* Task prompt
Please copy out the records that follow exactly as they stand.

(Collected data)
____________________
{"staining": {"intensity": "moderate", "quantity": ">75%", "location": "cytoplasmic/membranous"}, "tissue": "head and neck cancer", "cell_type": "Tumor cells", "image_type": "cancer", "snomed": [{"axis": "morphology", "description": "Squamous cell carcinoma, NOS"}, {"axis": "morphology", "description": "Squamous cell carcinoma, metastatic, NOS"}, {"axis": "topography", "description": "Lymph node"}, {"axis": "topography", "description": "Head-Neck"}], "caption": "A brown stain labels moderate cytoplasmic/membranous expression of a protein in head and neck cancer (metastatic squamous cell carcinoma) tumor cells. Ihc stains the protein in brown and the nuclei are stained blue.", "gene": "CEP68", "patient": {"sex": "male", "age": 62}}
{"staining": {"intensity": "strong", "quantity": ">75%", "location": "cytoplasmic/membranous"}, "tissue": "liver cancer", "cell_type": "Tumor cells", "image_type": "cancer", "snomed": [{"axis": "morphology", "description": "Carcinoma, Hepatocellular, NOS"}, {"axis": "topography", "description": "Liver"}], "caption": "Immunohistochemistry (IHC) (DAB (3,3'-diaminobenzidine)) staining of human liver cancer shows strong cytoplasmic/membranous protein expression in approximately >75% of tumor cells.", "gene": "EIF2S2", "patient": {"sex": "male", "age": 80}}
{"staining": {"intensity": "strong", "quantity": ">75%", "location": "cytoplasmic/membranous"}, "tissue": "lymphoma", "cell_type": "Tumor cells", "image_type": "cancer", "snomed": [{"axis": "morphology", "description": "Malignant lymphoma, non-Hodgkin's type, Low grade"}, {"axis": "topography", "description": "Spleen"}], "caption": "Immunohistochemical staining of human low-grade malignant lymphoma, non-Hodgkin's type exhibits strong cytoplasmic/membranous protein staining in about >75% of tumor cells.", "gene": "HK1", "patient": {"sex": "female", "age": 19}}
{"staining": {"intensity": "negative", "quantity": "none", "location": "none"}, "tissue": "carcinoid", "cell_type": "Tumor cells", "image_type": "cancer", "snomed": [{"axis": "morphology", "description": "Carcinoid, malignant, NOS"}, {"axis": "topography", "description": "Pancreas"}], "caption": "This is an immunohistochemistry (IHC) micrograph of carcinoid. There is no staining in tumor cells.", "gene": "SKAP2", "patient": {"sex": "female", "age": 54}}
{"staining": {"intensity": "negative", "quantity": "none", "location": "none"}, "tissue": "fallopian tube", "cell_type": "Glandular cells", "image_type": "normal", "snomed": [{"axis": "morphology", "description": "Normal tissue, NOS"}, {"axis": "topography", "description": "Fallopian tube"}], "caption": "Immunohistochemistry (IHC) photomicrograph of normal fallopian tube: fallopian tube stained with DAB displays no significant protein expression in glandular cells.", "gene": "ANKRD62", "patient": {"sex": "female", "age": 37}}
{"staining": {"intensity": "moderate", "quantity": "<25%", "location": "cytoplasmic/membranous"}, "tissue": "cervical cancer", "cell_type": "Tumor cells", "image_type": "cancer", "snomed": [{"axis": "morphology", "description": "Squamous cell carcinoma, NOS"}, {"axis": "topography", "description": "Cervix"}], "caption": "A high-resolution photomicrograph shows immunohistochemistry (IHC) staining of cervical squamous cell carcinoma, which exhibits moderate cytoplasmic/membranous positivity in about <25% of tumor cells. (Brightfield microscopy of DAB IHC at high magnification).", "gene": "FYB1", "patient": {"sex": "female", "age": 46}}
____________________
* Answer for the task
{"staining": {"intensity": "moderate", "quantity": ">75%", "location": "cytoplasmic/membranous"}, "tissue": "head and neck cancer", "cell_type": "Tumor cells", "image_type": "cancer", "snomed": [{"axis": "morphology", "description": "Squamous cell carcinoma, NOS"}, {"axis": "morphology", "description": "Squamous cell carcinoma, metastatic, NOS"}, {"axis": "topography", "description": "Lymph node"}, {"axis": "topography", "description": "Head-Neck"}], "caption": "A brown stain labels moderate cytoplasmic/membranous expression of a protein in head and neck cancer (metastatic squamous cell carcinoma) tumor cells. Ihc stains the protein in brown and the nuclei are stained blue.", "gene": "CEP68", "patient": {"sex": "male", "age": 62}}
{"staining": {"intensity": "strong", "quantity": ">75%", "location": "cytoplasmic/membranous"}, "tissue": "liver cancer", "cell_type": "Tumor cells", "image_type": "cancer", "snomed": [{"axis": "morphology", "description": "Carcinoma, Hepatocellular, NOS"}, {"axis": "topography", "description": "Liver"}], "caption": "Immunohistochemistry (IHC) (DAB (3,3'-diaminobenzidine)) staining of human liver cancer shows strong cytoplasmic/membranous protein expression in approximately >75% of tumor cells.", "gene": "EIF2S2", "patient": {"sex": "male", "age": 80}}
{"staining": {"intensity": "strong", "quantity": ">75%", "location": "cytoplasmic/membranous"}, "tissue": "lymphoma", "cell_type": "Tumor cells", "image_type": "cancer", "snomed": [{"axis": "morphology", "description": "Malignant lymphoma, non-Hodgkin's type, Low grade"}, {"axis": "topography", "description": "Spleen"}], "caption": "Immunohistochemical staining of human low-grade malignant lymphoma, non-Hodgkin's type exhibits strong cytoplasmic/membranous protein staining in about >75% of tumor cells.", "gene": "HK1", "patient": {"sex": "female", "age": 19}}
{"staining": {"intensity": "negative", "quantity": "none", "location": "none"}, "tissue": "carcinoid", "cell_type": "Tumor cells", "image_type": "cancer", "snomed": [{"axis": "morphology", "description": "Carcinoid, malignant, NOS"}, {"axis": "topography", "description": "Pancreas"}], "caption": "This is an immunohistochemistry (IHC) micrograph of carcinoid. There is no staining in tumor cells.", "gene": "SKAP2", "patient": {"sex": "female", "age": 54}}
{"staining": {"intensity": "negative", "quantity": "none", "location": "none"}, "tissue": "fallopian tube", "cell_type": "Glandular cells", "image_type": "normal", "snomed": [{"axis": "morphology", "description": "Normal tissue, NOS"}, {"axis": "topography", "description": "Fallopian tube"}], "caption": "Immunohistochemistry (IHC) photomicrograph of normal fallopian tube: fallopian tube stained with DAB displays no significant protein expression in glandular cells.", "gene": "ANKRD62", "patient": {"sex": "female", "age": 37}}
{"staining": {"intensity": "moderate", "quantity": "<25%", "location": "cytoplasmic/membranous"}, "tissue": "cervical cancer", "cell_type": "Tumor cells", "image_type": "cancer", "snomed": [{"axis": "morphology", "description": "Squamous cell carcinoma, NOS"}, {"axis": "topography", "description": "Cervix"}], "caption": "A high-resolution photomicrograph shows immunohistochemistry (IHC) staining of cervical squamous cell carcinoma, which exhibits moderate cytoplasmic/membranous positivity in about <25% of tumor cells. (Brightfield microscopy of DAB IHC at high magnification).", "gene": "FYB1", "patient": {"sex": "female", "age": 46}}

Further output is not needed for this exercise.